*** DATA EXTRACT ***
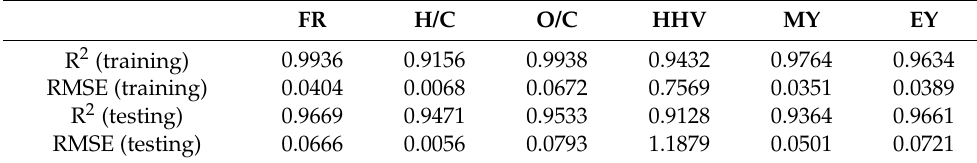
Table 1. R 2 and RMSE results of the training and testing set using the GA-BPNN model.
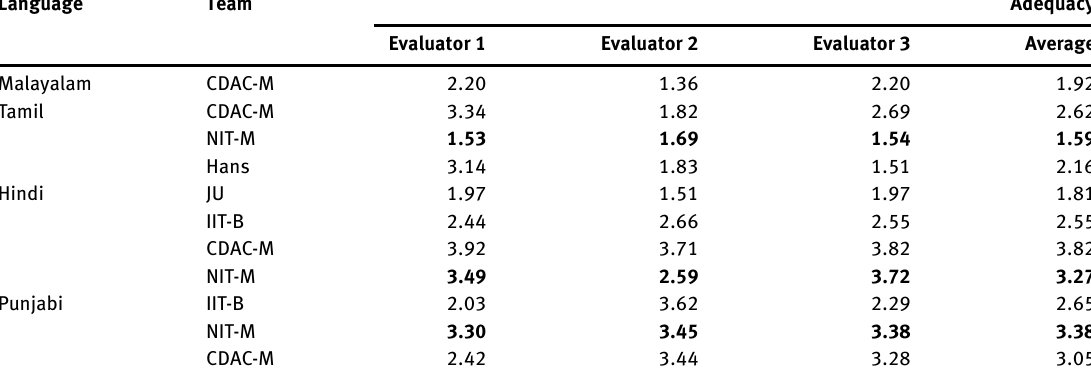
Table 2: Adequacy Table. Language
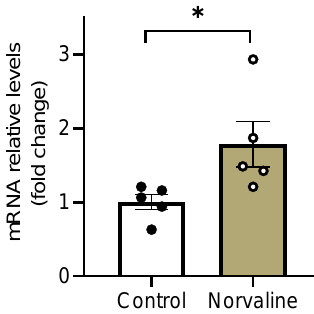
Figure 4. Hippocampal CCL11 mRNA expression levels. Real-time polymerase chain reaction (RT-PCR) analysis of mRNA levels of CCL11 gene. The normalized data are presented as the mean ± SEM ( n = 5 brains per group). * p < 0.05 (two-tailed Student’s t -test).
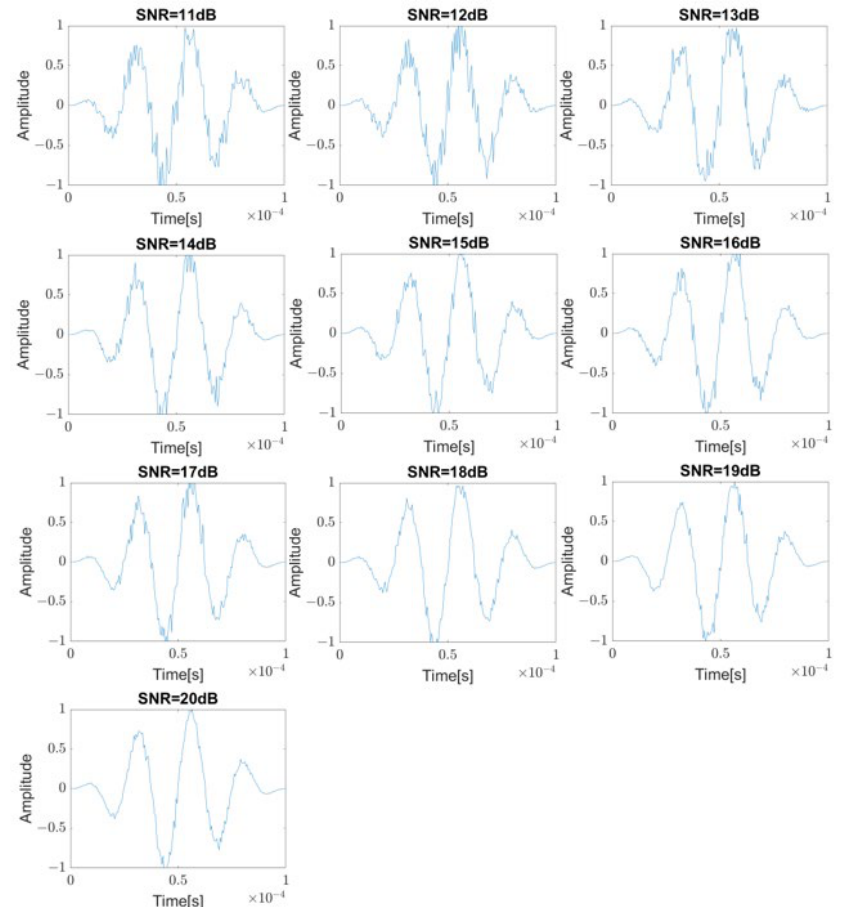
Figure 5. Excitation signal with center frequency of 40 kHz with SNR ranging from 11 dB to 20 dB.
*** End of DATA EXTRACT ***
PROBLEM DESCRIPTION: The data needs to be reproduced exactly, please, apart from its pictures.

SOLUTION TO THE PROBLEM:
Table 1. R 2 and RMSE results of the training and testing set using the GA-BPNN model.
Table 2: Adequacy Table. Language
Figure 4. Hippocampal CCL11 mRNA expression levels. Real-time polymerase chain reaction (RT-PCR) analysis of mRNA levels of CCL11 gene. The normalized data are presented as the mean ± SEM ( n = 5 brains per group). * p < 0.05 (two-tailed Student’s t -test).
Figure 5. Excitation signal with center frequency of 40 kHz with SNR ranging from 11 dB to 20 dB.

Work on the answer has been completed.